“Education is the most powerful weapon which you can use to change the world”, Nelson Mandela’s famous words, displayed on the back of the students’ books in Mulalika Primary School, Chongwe District, Zambia.
A two hour drive out of Lusaka brought us to this rural school and the huge smile of Mr. Hachilangu – the head teacher who has sold solar lights with SunnyMoney to his community for a number of years.
Last week’s blog explained that SunnyMoney works with head teachers to build awareness and demand in solar lights as they are trusted community members. What we did not mention is ‘how’.
A parent’s desire to give their child a good education is the same in Malawi, Uganda and Zambia as it is anywhere else in the world, – a difficulty for many in rural areas is access.

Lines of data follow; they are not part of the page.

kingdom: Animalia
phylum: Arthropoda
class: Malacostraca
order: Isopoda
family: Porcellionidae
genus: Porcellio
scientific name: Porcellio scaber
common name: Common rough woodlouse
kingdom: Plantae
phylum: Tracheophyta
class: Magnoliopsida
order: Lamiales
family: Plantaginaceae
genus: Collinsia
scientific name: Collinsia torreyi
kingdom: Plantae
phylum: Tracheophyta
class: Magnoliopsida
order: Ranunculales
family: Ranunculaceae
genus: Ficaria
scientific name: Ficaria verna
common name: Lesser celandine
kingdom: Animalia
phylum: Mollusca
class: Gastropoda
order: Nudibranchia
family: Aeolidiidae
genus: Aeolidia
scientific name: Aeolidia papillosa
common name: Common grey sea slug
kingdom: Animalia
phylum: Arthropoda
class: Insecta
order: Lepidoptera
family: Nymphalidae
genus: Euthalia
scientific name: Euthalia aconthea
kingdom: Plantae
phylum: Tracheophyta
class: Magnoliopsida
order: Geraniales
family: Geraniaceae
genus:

When an affordable solar light is bought by a family in rural Africa, each child is able to study an extra hour per night. By displacing the use of a kerosene lamp, the light is clean and lasts longer. Over 2.4 billion extra study hours have now been made possible by SolarAid – a reason why the Ministry of Education actively supports SolarAid in Malawi, Uganda and Zambia.
Before meeting the students, Mr. Hachilangu invited us into his office to share his thoughts on the impact of solar lights. There was no doubt in his mind that solar lights had improved his students’ performance – as well as each of their families’ lives.
This is where the ‘how’ comes in and Mr. Hachilangu embodied it. The solar lights are presented to the students and parents of students as study lights – a tool to improve each child’s education. Once bought, the whole family uses this small, affordable solar light and they begin to experience its many benefits together. No longer is kerosene needed and demand grows when this story is shared.
We wanted to hear these stories. Who best to hear these stories from than the students? Mr. Hachilangu guided us into a class of students who all had solar lights at home. Nancy Muyeleka, my colleague from SunnyMoney Zambia, was translating for the younger students and, after introductory discussion, we set the students a task.
The task was for each student to draw how their solar light is used at home. To make things exciting, there would be prizes for the best three. Admittedly, I did sit down to take part in the competition. Much to my disappointment (and the entertainment of the students), I did not take a share of the spoils.
Every other drawing, however, was a contender. With every student having to stand up and describing what they drew, the panel (Nick – CEO, Nancy & me) decided. The winners were:
Sungani, Grade 9
Ricky, Grade 9
Hannah, Grade 9
The impact stats we so often share are just perfectly complemented by these drawings from children, who were in no way told what to draw, honestly sharing their own experiences.
With the celebrations of the class and a thank you from us and Mr. Hachilangu, we were once again invited into his office. Although once a part of our School Campaigns, Mr Hachilangu is now part of SunnyMoney Zambia’s Agent Network.
The School Campaigns is how we first reach communities but they are too expensive and time consuming to conduct repeatedly in the area. However, we are striving to afford them in the areas of Zambia where they have not taken place. Where they have, the key next step is the Agent Network.
Meeting Mr. Hachilangu and being allowed into each student’s home with a drawing showed the real impact our Schools Campaign has had. Although we have been faced with many troubles, many head teachers and Agents have been flourishing. While I am sharing this story of success with you, our SunnyMoney teams have been constantly using these experiences with their expertise to improve and develop the next iteration of our Agent Network – one of a few exciting pieces of news I will be sharing over the coming weeks.